Gubernur Usulkan Pengawasan Penyiaran Turut Menjangkau Konten Media Sosial

Metro- 16-03-2026 13:11
Gubernur Mahyeldi melantik tujuh Komisioner KPID Sumbar periode 2026--2029 di Auditorium Gubernuran, Padang, Senin (16/3/2026). IST
Gubernur Mahyeldi melantik tujuh Komisioner KPID Sumbar periode 2026--2029 di Auditorium Gubernuran, Padang, Senin (16/3/2026). IST

Padang, Arunala.com - Gubernur Sumbar, Mahyeldi Ansharullah mengusulkan agar regulasi terkait pengawasan penyiaran dapat disesuaikan dengan perkembangan teknologi informasi, termasuk mempertimbangkan perluasan ruang lingkup pengawasan hingga menjangkau konten media sosial.

Usulan tersebut disampaikan Gubernur Mahyeldi kepada Ketua Komisi Penyiaran Indonesia Pusat, Amin Shabana, saat momentum pelantikan Komisioner Komisi Penyiaran Indonesia Daerah (KPID) Sumbar periode 2026--2029 di Auditorium Gubernuran, Padang, Senin (16/3/2026).

Mahyeldi menilai perkembangan teknologi digital membuat arus informasi semakin cepat dan luas, sehingga regulasi pengawasan penyiaran perlu terus menyesuaikan diri dengan dinamika zaman agar kualitas informasi di ruang publik tetap terjaga.

"Pengawasan penyiaran ke depan tidak hanya pada televisi dan radio. Perlu dipertimbangkan juga bagaimana konten di media sosial dapat turut diperhatikan dalam kerangka penguatan regulasi," ujar Mahyeldi.

Ia menjelaskan, saat ini kewenangan KPI dan KPID masih terbatas pada pengawasan siaran televisi dan radio sebagaimana diatur dalam Undang-Undang Nomor 32 Tahun 2002 tentang Penyiaran.

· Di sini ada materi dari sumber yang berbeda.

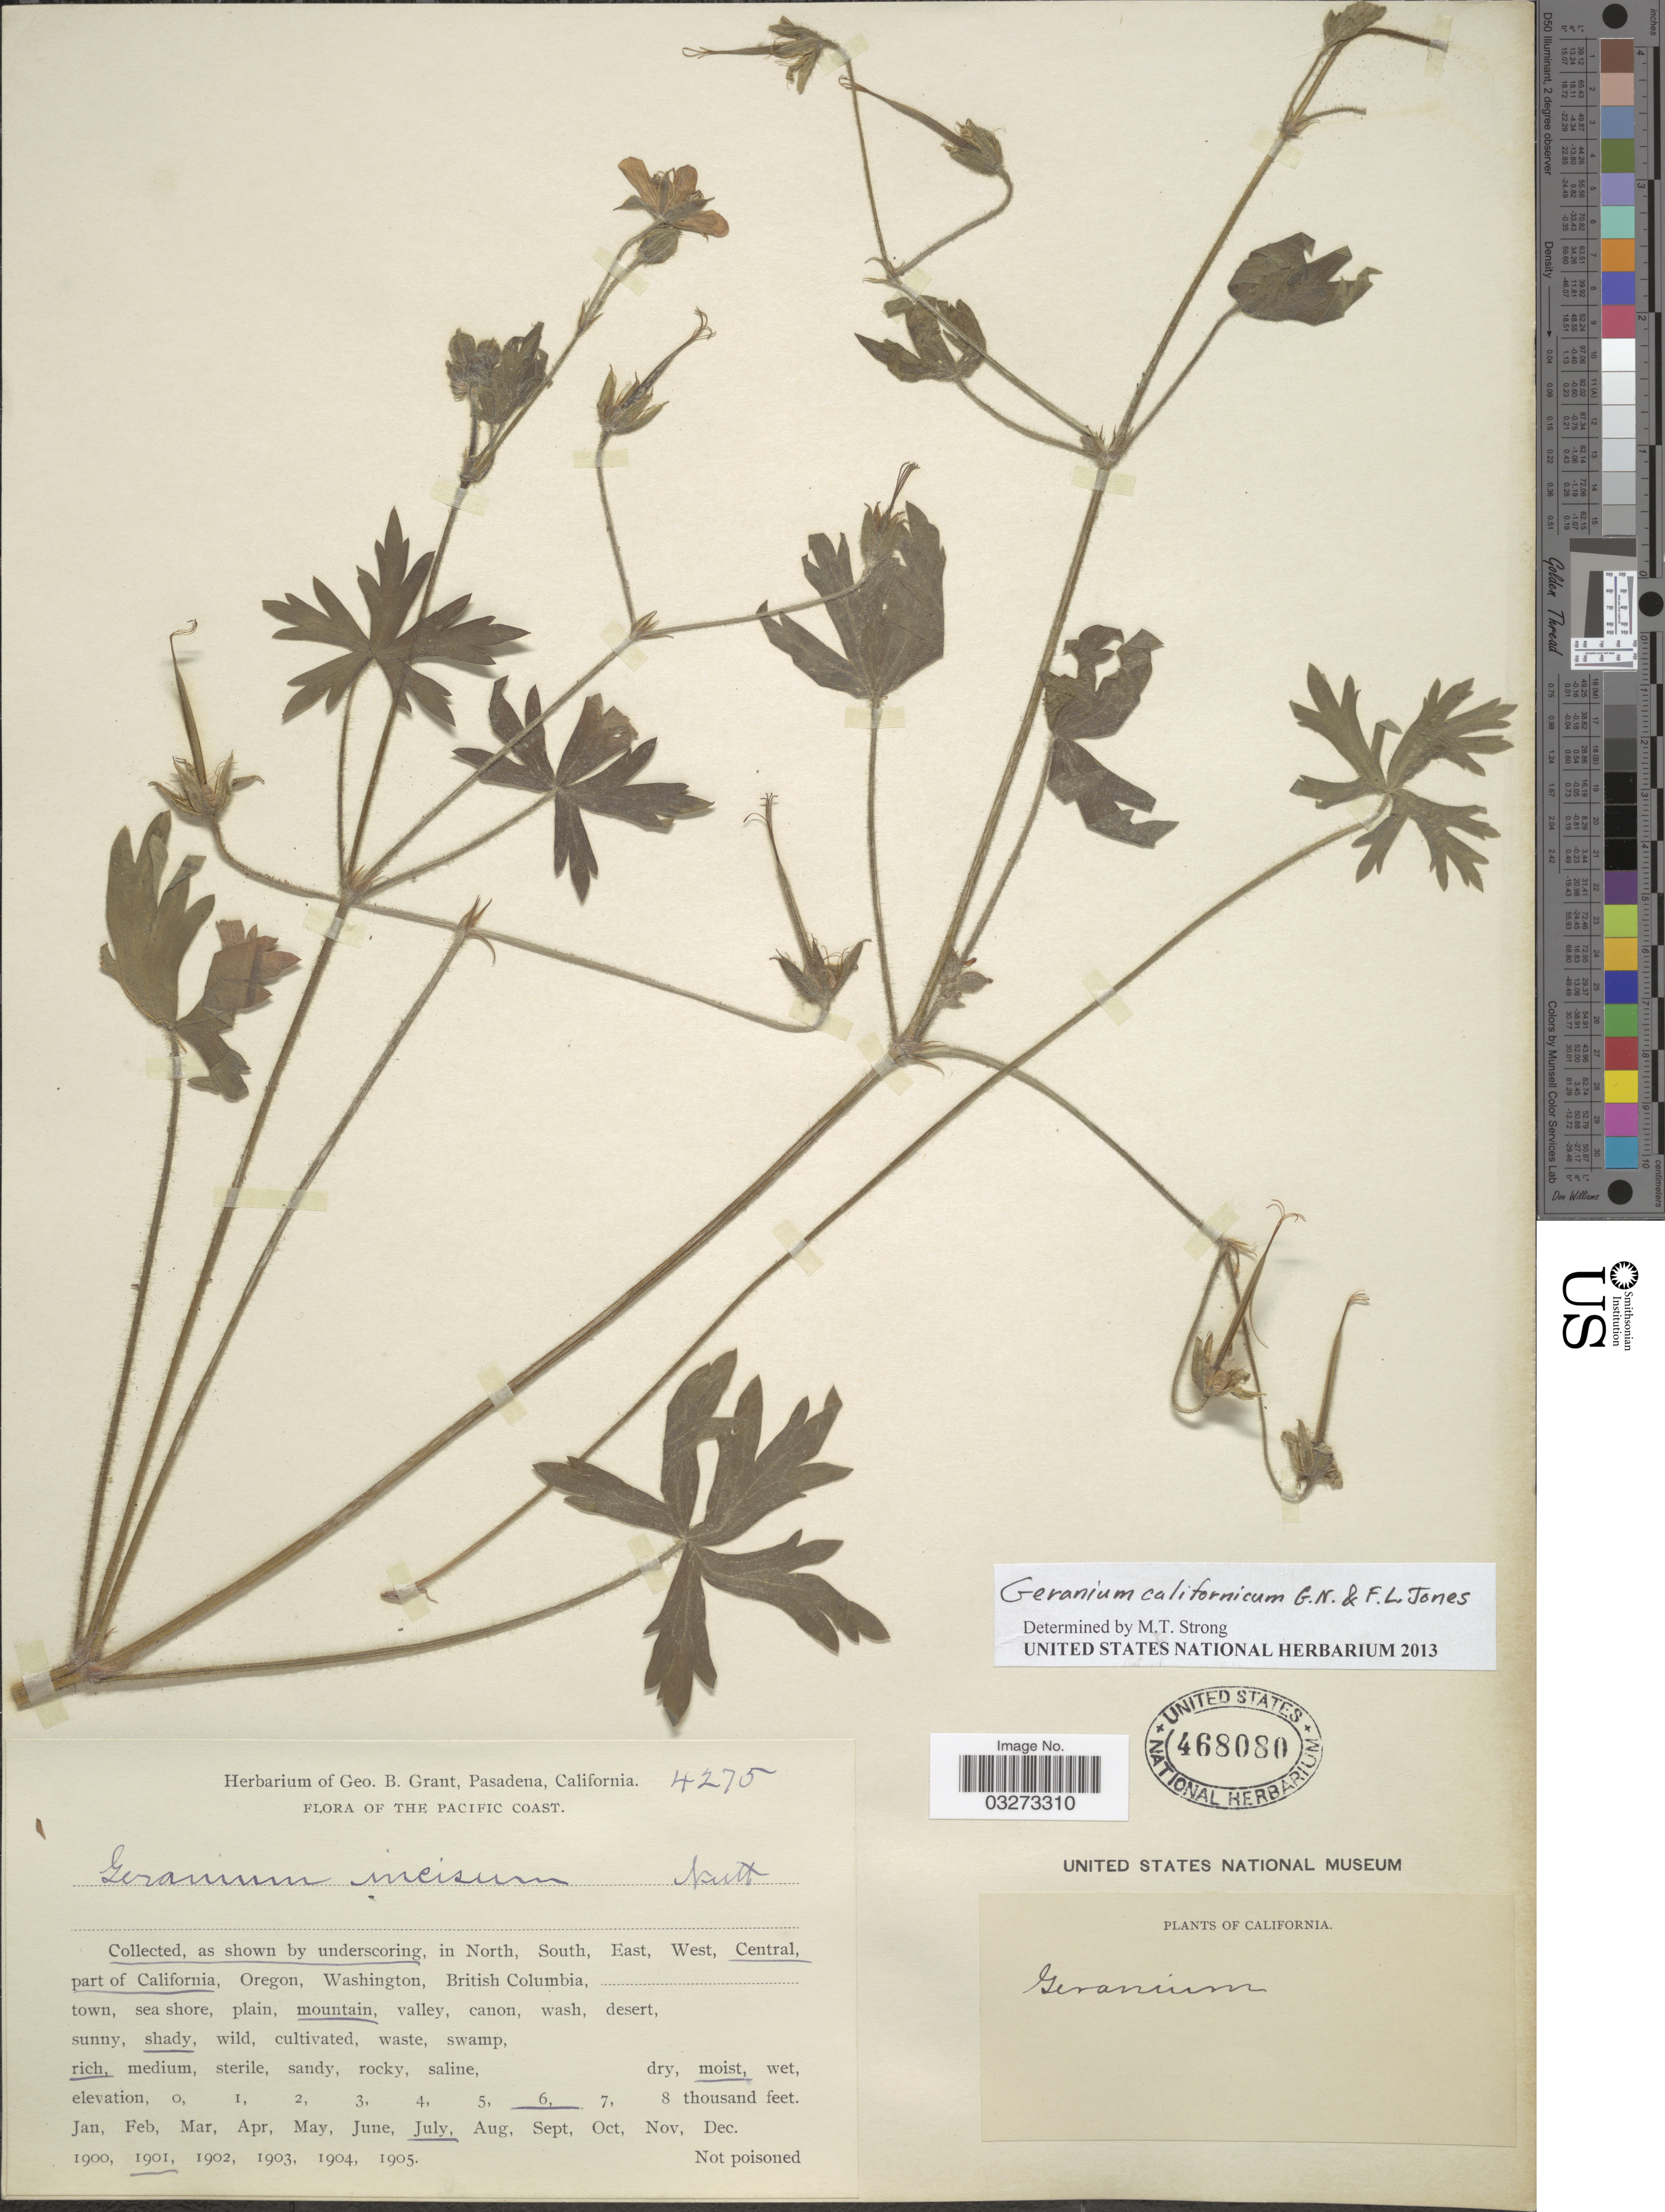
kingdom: Plantae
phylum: Tracheophyta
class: Magnoliopsida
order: Geraniales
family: Geraniaceae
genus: Geranium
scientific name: Geranium californicum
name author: G.N. Jones & F.L. Jones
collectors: ex herb. Geo. B. Grant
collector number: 4275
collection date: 1901-07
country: United States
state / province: California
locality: The Pacific Coast. Central part of California.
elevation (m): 1829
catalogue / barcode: US 468080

Karena itu, penyesuaian regulasi dinilai penting agar sistem pengawasan dapat menjawab perkembangan ekosistem media saat ini.

Mahyeldi menegaskan Pemprov Sumbar siap memberikan dukungan terhadap penguatan fungsi pengawasan penyiaran tersebut, termasuk melalui penerbitan Peraturan Gubernur jika diperlukan sebagai dasar hukum pendukung di tingkat daerah.

Menurutnya, penguatan pengawasan penyiaran juga penting untuk melindungi masyarakat, terutama generasi muda, dari konten yang tidak layak sekaligus meningkatkan kualitas informasi yang beredar di ruang publik.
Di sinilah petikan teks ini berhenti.